= Extract =

Democrats are emphasizing abortion to mobilize voters. Will it work in Orange County?

Each day, Summer Bailey saw the congressional campaign signs staked into the succulent greenery near the entrance to Balboa Island in the heart of Newport Beach.

One belonged to Max Ukropina, a Republican businessman. The other was a sign for former GOP Assemblyman Scott Baugh. Both candidates are vying for Rep. Katie Porter’s seat in Congress, hoping to flip the Democratic-leaning district to Republicans as Porter runs for the U.S. Senate.

Last month, Bailey decided to add a third sign into the mix, one that focused on abortion.

The small white poster read: “Both are anti-choice” in blue letters, with red arrows pointing to Ukropina and Baugh’s signs. When hers was removed, she put up another .

Bailey, 60, a nonpartisan voter, calls the issue of women’s bodily autonomy her “war cry.”

“I know a lot of pro-choice Republicans, both men and women, who might not choose to vote for a candidate based on that issue,” she said. “But I want every single Republican out there to know that this year if you vote your party, you’re voting against women and you’re voting against the bodily autonomy of the majority of Americans.”

Still, Bailey worries abortion may get lost among the host of other issues voters are grappling with this election even as Democrats nationally continue to push the issue ahead of the March 5 primary.

Since the Supreme Court in 2022 overturned the landmark Roe vs. Wade decision, abortion policy and the push for a federal ban on the procedure in the Republican-controlled House have been at the forefront of Democratic campaigns. But how well the issue mobilizes voters in the four Orange County-based districts that are expected to be among the nation’s most competitive in this election remains unclear.

The majority of Orange County voters, mirroring California as a whole, support abortion access . In 2022, about 57.2% of voters in the county backed Proposition 1, which enshrined abortion rights in the California Constitution.

That showing of support came even as the majority of O.C. voters cast a ballot in favor of Republicans running in statewide elections, including for Sen. Brian Dahle for governor over incumbent Gavin Newsom.

In the 47th and 49th congressional districts support for abortion was even higher, ranking at 61%. Those districts largely run along Orange County’s coast with the 49th district extending into San Diego.

Support for the measure in the 40th and 45th districts were slightly lower than the county as a whole at about 55%, voter data show. The 40th congressional district includes Orange County’s canyon communities and extends into Riverside and San Bernardino counties, while the 45th district includes Little Saigon and extends into a section of Los Angeles County.

Beth Miller, a GOP strategist, is skeptical that the focus on abortion will drive an increase in voter turnout, particularly in swing districts like those in Orange County.

“Democrats want to keep it as an issue and that may be a good strategy in other parts of the country,” Miller said. “I just don’t think this issue is going to have the kind of impact that it may once have had given the protections that are in place in California.”

= Records =
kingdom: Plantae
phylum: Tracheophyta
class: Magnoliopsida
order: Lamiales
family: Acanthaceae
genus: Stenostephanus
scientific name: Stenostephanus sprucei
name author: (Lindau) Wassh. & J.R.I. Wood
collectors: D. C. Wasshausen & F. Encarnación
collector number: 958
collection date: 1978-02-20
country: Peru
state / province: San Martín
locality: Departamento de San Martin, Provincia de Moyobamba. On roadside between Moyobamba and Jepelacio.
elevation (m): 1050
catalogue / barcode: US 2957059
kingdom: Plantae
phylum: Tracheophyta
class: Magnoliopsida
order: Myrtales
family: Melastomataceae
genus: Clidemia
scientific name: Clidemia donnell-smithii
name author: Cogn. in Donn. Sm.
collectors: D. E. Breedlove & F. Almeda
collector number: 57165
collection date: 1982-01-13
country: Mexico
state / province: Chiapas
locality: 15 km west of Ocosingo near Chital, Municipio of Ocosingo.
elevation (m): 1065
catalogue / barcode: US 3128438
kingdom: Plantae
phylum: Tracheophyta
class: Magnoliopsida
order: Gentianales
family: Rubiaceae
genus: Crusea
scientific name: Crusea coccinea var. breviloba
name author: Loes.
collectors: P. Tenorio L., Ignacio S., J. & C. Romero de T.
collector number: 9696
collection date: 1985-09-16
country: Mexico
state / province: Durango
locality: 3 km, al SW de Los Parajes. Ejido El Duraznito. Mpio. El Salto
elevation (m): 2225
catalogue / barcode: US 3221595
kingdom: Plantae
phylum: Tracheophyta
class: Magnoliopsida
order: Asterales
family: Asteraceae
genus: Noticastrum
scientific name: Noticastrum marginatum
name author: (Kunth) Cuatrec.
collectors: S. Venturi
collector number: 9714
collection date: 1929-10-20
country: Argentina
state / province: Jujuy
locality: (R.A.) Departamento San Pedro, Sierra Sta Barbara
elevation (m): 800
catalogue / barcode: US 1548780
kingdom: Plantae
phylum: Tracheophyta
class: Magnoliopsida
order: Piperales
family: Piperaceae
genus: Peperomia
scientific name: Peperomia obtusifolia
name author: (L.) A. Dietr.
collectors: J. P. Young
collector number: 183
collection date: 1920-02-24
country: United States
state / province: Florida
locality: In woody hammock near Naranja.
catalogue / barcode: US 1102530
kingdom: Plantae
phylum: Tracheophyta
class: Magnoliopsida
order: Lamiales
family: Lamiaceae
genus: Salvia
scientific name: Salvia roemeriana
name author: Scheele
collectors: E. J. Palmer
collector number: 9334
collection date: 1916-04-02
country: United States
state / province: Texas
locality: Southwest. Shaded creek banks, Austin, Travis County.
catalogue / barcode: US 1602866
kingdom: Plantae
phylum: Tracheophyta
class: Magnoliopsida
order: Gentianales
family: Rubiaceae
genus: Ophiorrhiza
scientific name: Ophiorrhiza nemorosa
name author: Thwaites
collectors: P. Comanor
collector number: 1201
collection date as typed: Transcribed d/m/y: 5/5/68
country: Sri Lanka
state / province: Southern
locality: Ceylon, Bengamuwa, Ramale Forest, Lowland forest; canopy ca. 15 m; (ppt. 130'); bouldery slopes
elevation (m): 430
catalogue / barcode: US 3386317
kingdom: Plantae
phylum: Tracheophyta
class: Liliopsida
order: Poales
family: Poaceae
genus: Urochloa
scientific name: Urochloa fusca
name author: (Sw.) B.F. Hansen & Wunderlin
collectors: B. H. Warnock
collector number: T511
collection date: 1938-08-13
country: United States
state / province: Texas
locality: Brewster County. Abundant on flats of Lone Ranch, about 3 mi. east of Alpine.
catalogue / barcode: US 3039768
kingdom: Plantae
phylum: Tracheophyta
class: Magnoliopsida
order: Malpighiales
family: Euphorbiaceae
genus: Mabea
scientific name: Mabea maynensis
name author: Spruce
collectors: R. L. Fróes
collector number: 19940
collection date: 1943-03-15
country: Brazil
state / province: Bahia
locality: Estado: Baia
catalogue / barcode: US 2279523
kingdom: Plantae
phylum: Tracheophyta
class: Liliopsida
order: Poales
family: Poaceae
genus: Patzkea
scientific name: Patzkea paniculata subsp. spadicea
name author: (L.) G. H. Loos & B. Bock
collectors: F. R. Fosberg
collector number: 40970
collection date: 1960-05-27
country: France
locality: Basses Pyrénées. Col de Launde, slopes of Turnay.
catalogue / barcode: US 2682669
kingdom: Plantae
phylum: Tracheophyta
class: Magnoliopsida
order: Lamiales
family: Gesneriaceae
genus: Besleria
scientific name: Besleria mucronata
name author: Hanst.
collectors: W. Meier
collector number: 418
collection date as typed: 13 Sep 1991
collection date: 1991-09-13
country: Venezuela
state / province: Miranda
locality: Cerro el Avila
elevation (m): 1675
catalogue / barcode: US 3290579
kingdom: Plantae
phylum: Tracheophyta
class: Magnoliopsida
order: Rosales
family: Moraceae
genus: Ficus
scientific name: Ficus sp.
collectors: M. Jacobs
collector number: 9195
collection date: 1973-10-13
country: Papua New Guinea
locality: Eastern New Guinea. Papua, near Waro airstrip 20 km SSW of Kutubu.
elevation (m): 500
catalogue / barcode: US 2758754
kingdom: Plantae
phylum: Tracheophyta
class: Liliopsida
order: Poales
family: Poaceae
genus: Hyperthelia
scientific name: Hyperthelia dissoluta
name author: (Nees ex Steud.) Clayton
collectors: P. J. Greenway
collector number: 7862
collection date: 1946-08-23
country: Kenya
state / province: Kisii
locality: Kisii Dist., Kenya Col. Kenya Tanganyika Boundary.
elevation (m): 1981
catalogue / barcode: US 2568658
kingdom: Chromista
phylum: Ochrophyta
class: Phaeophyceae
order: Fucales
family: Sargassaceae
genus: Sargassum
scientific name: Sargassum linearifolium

= Task statement =
Can you update the Orange County abortion article, starting with "One belonged to" and going on through "up another .", so that "poster" reads "placard", and write out that stretch again?

= Answer for this exercise =
One belonged to Max Ukropina, a Republican businessman. The other was a sign for former GOP Assemblyman Scott Baugh. Both candidates are vying for Rep. Katie Porter’s seat in Congress, hoping to flip the Democratic-leaning district to Republicans as Porter runs for the U.S. Senate.

Last month, Bailey decided to add a third sign into the mix, one that focused on abortion.

The small white placard read: “Both are anti-choice” in blue letters, with red arrows pointing to Ukropina and Baugh’s signs. When hers was removed, she put up another .